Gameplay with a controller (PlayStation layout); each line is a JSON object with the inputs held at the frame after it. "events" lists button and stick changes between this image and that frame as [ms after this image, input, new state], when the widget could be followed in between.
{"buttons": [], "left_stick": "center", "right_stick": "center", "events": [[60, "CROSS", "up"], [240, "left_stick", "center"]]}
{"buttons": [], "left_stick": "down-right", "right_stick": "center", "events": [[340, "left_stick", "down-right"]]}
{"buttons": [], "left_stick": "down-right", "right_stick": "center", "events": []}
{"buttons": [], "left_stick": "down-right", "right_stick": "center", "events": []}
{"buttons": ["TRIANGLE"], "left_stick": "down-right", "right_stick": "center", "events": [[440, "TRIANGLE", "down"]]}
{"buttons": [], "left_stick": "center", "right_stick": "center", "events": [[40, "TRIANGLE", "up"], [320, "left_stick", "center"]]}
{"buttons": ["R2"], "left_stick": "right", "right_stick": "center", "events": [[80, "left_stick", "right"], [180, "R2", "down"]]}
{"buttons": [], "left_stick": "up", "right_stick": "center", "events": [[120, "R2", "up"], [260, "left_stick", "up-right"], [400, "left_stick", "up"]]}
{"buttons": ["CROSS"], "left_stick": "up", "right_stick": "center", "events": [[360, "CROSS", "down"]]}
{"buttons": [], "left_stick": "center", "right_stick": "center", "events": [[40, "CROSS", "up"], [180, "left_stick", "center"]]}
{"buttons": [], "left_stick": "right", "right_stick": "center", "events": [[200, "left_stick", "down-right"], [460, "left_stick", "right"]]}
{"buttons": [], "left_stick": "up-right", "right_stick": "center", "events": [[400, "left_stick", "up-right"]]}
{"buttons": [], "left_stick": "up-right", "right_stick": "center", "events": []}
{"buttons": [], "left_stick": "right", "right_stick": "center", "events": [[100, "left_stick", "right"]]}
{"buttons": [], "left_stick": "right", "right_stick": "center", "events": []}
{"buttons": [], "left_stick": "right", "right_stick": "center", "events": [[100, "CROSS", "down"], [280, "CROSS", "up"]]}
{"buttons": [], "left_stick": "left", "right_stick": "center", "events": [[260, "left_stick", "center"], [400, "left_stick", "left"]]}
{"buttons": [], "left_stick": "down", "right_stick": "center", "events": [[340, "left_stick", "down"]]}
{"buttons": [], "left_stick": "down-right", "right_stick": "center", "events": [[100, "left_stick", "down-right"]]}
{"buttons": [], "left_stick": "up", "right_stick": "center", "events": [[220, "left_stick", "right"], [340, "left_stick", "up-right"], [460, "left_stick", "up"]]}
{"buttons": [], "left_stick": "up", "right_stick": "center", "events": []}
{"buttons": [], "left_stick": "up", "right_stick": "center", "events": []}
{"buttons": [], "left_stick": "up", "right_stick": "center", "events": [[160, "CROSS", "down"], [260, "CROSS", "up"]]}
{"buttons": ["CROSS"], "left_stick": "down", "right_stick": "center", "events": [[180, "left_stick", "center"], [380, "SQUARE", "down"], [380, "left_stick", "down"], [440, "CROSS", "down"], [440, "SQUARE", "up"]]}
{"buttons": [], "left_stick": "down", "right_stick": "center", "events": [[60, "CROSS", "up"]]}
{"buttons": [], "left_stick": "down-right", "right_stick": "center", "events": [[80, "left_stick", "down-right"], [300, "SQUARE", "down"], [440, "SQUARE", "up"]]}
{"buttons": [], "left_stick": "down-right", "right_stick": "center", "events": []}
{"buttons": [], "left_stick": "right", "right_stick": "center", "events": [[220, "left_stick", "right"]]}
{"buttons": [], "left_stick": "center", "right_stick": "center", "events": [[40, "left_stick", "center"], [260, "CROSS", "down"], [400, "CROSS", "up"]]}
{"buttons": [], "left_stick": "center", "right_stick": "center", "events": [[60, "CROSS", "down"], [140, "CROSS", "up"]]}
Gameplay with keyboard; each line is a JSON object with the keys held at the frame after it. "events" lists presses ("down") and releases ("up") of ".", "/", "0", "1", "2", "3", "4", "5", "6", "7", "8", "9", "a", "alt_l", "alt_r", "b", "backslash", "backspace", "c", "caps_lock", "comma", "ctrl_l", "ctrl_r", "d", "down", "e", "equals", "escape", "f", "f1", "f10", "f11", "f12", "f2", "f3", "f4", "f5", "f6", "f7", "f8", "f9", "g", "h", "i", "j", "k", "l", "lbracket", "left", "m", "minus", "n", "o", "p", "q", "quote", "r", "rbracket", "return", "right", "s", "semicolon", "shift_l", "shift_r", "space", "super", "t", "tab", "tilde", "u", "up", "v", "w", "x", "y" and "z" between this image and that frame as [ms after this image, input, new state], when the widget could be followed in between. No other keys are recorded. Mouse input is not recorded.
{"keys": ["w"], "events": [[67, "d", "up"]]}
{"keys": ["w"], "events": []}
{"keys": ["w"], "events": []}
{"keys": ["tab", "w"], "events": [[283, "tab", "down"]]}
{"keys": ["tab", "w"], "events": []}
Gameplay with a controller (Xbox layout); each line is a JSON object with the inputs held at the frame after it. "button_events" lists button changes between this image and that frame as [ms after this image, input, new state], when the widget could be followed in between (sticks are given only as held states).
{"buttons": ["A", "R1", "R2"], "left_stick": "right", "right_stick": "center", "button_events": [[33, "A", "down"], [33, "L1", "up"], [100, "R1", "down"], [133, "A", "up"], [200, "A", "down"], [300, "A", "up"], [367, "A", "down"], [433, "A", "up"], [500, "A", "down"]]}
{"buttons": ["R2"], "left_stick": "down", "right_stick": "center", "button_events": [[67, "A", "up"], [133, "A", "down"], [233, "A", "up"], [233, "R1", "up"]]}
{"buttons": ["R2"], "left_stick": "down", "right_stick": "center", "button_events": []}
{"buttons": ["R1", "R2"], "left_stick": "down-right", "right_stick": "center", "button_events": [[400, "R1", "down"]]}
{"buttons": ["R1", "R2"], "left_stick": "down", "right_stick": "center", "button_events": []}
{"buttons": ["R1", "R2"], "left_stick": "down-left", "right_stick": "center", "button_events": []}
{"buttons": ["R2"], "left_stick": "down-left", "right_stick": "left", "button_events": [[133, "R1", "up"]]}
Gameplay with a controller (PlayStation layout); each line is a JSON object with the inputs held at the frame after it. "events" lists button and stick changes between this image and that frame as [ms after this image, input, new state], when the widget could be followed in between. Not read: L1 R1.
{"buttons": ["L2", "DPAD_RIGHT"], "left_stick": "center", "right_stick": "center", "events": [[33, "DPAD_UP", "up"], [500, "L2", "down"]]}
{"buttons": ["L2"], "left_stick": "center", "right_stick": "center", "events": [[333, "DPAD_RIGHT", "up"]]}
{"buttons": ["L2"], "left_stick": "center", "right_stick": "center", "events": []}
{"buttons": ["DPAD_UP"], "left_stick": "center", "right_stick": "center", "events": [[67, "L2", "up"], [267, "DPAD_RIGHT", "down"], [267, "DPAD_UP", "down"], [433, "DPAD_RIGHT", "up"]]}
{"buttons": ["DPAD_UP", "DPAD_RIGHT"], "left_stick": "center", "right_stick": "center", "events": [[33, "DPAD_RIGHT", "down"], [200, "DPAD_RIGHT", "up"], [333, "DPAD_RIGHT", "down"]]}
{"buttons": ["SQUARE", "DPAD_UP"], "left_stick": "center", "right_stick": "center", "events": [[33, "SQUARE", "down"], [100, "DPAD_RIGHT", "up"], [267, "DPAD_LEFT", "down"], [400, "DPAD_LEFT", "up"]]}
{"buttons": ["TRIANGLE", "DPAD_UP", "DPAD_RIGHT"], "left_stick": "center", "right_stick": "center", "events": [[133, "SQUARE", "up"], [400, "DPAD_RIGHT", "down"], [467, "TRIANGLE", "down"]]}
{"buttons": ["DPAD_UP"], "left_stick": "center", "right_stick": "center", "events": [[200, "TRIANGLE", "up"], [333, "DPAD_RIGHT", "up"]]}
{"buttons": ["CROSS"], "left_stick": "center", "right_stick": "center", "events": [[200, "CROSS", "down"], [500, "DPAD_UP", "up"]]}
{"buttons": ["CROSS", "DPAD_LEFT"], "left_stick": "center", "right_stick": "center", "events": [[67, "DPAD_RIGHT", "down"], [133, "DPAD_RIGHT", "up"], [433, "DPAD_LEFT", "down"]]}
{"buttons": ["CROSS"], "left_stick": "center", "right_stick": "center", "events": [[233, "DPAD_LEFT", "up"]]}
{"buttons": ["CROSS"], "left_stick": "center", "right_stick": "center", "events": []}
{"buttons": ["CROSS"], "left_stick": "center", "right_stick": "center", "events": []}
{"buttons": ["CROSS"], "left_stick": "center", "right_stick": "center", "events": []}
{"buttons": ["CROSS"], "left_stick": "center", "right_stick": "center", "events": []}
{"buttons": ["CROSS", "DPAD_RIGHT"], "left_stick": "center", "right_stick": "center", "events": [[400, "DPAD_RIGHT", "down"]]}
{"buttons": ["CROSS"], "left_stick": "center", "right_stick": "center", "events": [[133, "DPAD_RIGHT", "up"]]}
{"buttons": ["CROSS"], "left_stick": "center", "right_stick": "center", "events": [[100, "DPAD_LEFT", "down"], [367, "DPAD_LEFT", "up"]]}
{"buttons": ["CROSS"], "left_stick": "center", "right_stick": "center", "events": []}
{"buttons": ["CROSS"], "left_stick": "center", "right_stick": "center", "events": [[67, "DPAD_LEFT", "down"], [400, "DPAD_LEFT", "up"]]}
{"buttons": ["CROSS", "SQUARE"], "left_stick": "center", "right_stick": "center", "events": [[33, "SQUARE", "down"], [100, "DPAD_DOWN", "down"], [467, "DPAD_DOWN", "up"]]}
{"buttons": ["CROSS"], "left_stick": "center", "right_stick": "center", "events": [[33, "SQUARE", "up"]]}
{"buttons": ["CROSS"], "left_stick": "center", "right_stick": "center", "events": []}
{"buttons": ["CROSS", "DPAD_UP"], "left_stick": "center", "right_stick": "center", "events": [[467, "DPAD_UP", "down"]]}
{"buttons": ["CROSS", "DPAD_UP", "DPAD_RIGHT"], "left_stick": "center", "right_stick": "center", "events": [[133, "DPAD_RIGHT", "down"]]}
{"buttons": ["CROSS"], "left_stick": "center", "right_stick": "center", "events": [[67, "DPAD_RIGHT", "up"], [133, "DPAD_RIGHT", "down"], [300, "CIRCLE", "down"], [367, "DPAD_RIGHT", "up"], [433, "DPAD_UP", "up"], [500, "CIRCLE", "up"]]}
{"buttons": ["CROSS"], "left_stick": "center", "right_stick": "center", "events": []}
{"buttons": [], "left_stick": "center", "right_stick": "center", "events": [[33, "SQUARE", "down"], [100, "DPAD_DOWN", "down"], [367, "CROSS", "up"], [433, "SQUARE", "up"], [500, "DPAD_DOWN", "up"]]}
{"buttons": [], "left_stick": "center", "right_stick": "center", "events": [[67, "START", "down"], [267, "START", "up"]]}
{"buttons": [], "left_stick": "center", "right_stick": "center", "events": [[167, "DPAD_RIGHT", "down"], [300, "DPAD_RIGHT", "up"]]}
# # # # #
Work task
Where a line in the entries holds "with", copy that line.

Exercise result
Gameplay with a controller (PlayStation layout); each line is a JSON object with the inputs held at the frame after it. "events" lists button and stick changes between this image and that frame as [ms after this image, input, new state], when the widget could be followed in between.
Gameplay with keyboard; each line is a JSON object with the keys held at the frame after it. "events" lists presses ("down") and releases ("up") of ".", "/", "0", "1", "2", "3", "4", "5", "6", "7", "8", "9", "a", "alt_l", "alt_r", "b", "backslash", "backspace", "c", "caps_lock", "comma", "ctrl_l", "ctrl_r", "d", "down", "e", "equals", "escape", "f", "f1", "f10", "f11", "f12", "f2", "f3", "f4", "f5", "f6", "f7", "f8", "f9", "g", "h", "i", "j", "k", "l", "lbracket", "left", "m", "minus", "n", "o", "p", "q", "quote", "r", "rbracket", "return", "right", "s", "semicolon", "shift_l", "shift_r", "space", "super", "t", "tab", "tilde", "u", "up", "v", "w", "x", "y" and "z" between this image and that frame as [ms after this image, input, new state], when the widget could be followed in between. No other keys are recorded. Mouse input is not recorded.
Gameplay with a controller (Xbox layout); each line is a JSON object with the inputs held at the frame after it. "button_events" lists button changes between this image and that frame as [ms after this image, input, new state], when the widget could be followed in between (sticks are given only as held states).
Gameplay with a controller (PlayStation layout); each line is a JSON object with the inputs held at the frame after it. "events" lists button and stick changes between this image and that frame as [ms after this image, input, new state], when the widget could be followed in between. Not read: L1 R1.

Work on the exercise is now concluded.